| REQUIRED WORK |
Only some lines are wanted. Transcribe, exactly, the lines below from the line with "Planning Commission, Govt." up to and including the line with "Policy framework for".

★ ★ ★

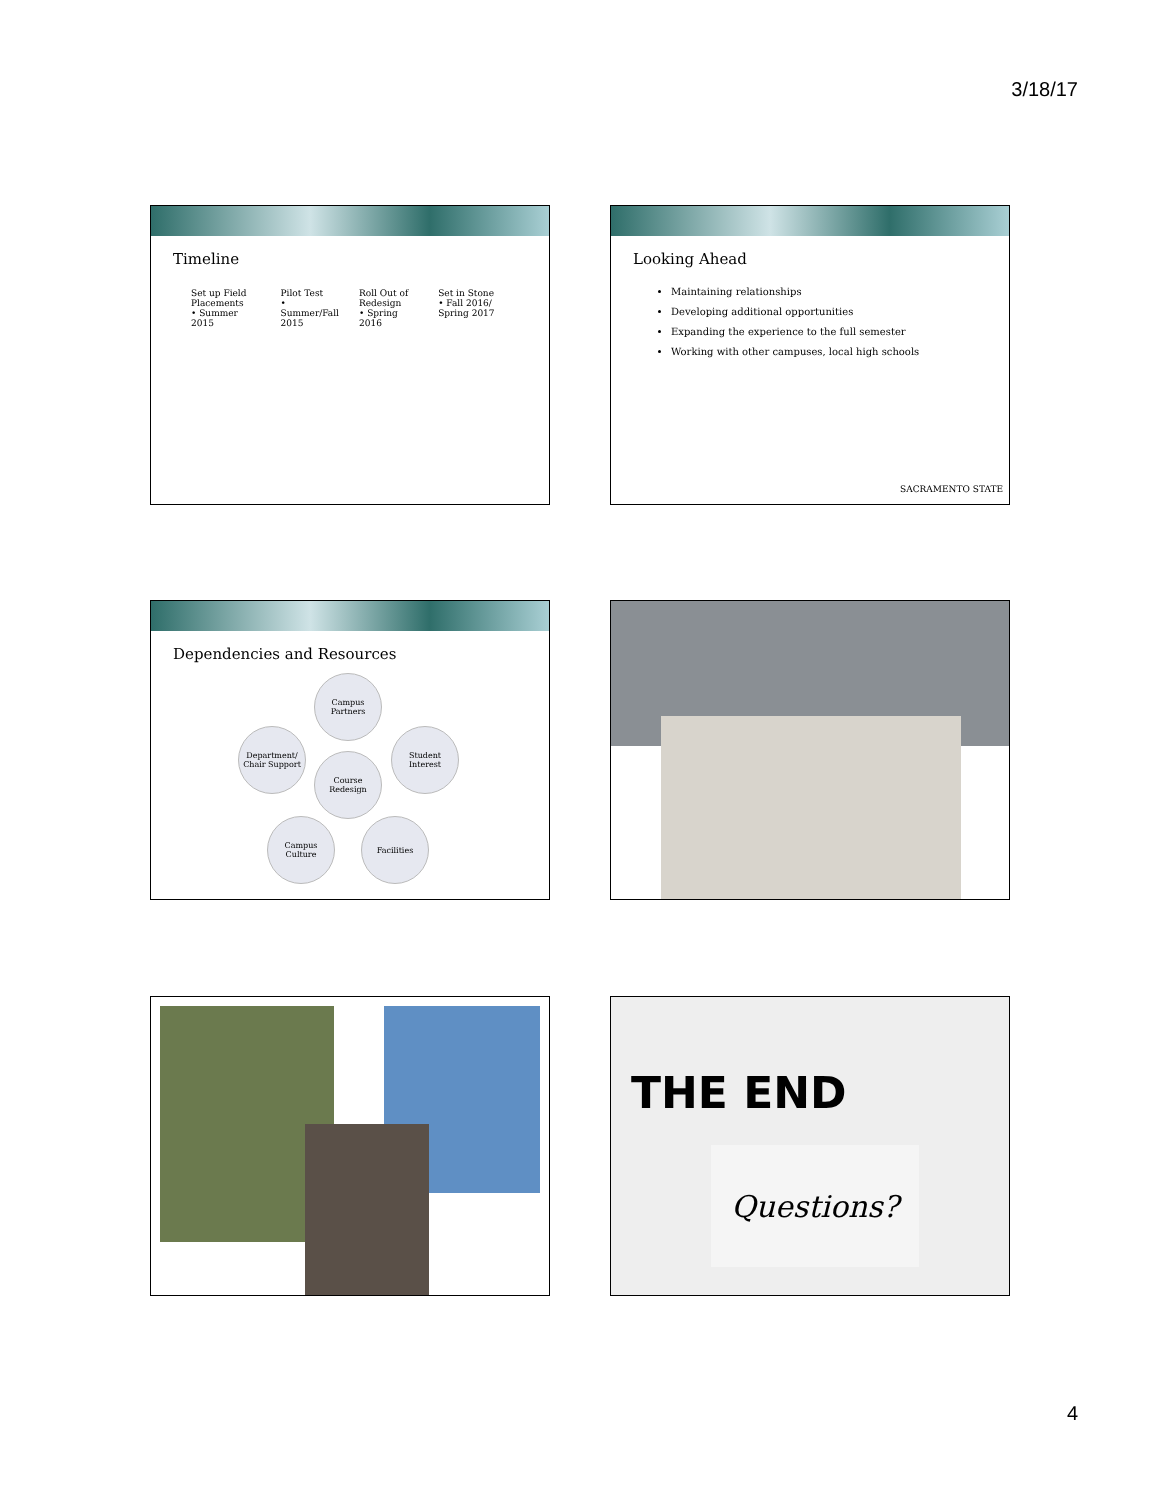3/18/17
Timeline
Set up Field Placements
• Summer 2015
Pilot Test
• Summer/Fall 2015
Roll Out of Redesign
• Spring 2016
Set in Stone
• Fall 2016/ Spring 2017
Looking Ahead
Maintaining relationships
Developing additional opportunities
Expanding the experience to the full semester
Working with other campuses, local high schools
SACRAMENTO STATE
Dependencies and Resources
Campus Partners
Department/ Chair Support
Student Interest
Course Redesign
Campus Culture
Facilities
THE END
Questions?
4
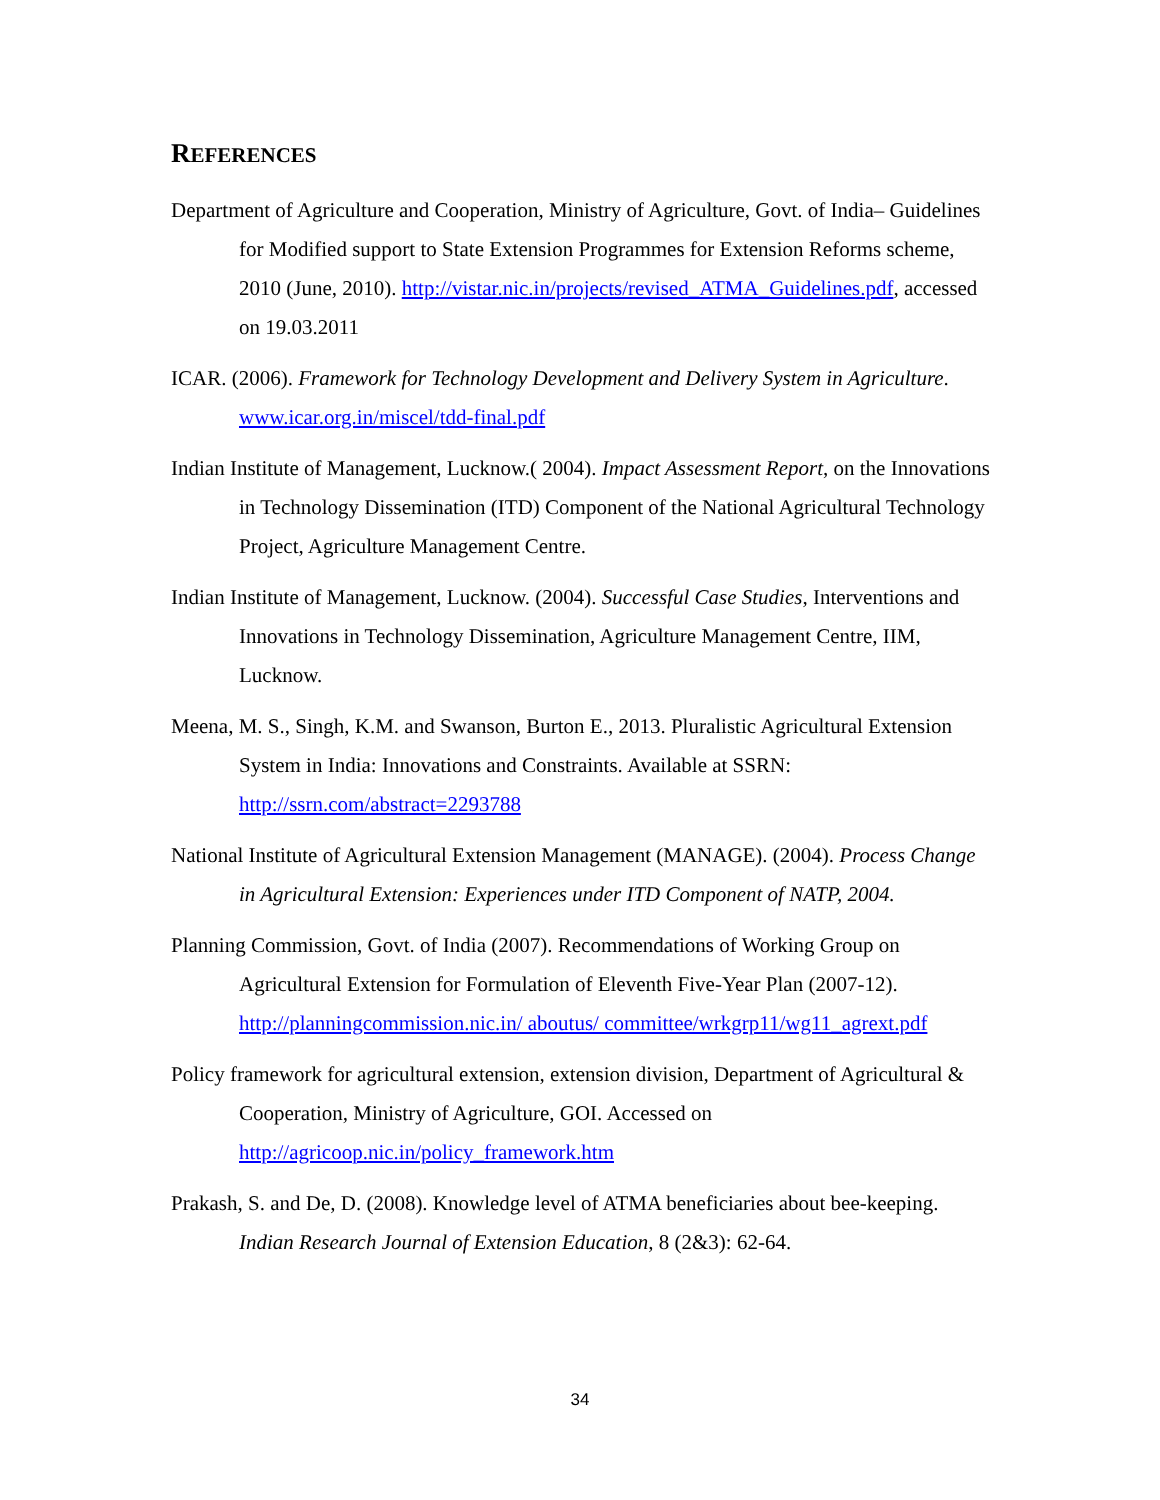REFERENCES
Department of Agriculture and Cooperation, Ministry of Agriculture, Govt. of India– Guidelines for Modified support to State Extension Programmes for Extension Reforms scheme, 2010 (June, 2010). http://vistar.nic.in/projects/revised_ATMA_Guidelines.pdf, accessed on 19.03.2011
ICAR. (2006). Framework for Technology Development and Delivery System in Agriculture. www.icar.org.in/miscel/tdd-final.pdf
Indian Institute of Management, Lucknow.( 2004). Impact Assessment Report, on the Innovations in Technology Dissemination (ITD) Component of the National Agricultural Technology Project, Agriculture Management Centre.
Indian Institute of Management, Lucknow. (2004). Successful Case Studies, Interventions and Innovations in Technology Dissemination, Agriculture Management Centre, IIM, Lucknow.
Meena, M. S., Singh, K.M. and Swanson, Burton E., 2013. Pluralistic Agricultural Extension System in India: Innovations and Constraints. Available at SSRN: http://ssrn.com/abstract=2293788
National Institute of Agricultural Extension Management (MANAGE). (2004). Process Change in Agricultural Extension: Experiences under ITD Component of NATP, 2004.
Planning Commission, Govt. of India (2007). Recommendations of Working Group on Agricultural Extension for Formulation of Eleventh Five-Year Plan (2007-12). http://planningcommission.nic.in/ aboutus/ committee/wrkgrp11/wg11_agrext.pdf
Policy framework for agricultural extension, extension division, Department of Agricultural & Cooperation, Ministry of Agriculture, GOI. Accessed on http://agricoop.nic.in/policy_framework.htm
Prakash, S. and De, D. (2008). Knowledge level of ATMA beneficiaries about bee-keeping. Indian Research Journal of Extension Education, 8 (2&3): 62-64.
34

★ ★ ★

| EXERCISE RESULT |
Planning Commission, Govt. of India (2007). Recommendations of Working Group on Agricultural Extension for Formulation of Eleventh Five-Year Plan (2007-12). http://planningcommission.nic.in/ aboutus/ committee/wrkgrp11/wg11_agrext.pdf
Policy framework for agricultural extension, extension division, Department of Agricultural & Cooperation, Ministry of Agriculture, GOI. Accessed on http://agricoop.nic.in/policy_framework.htm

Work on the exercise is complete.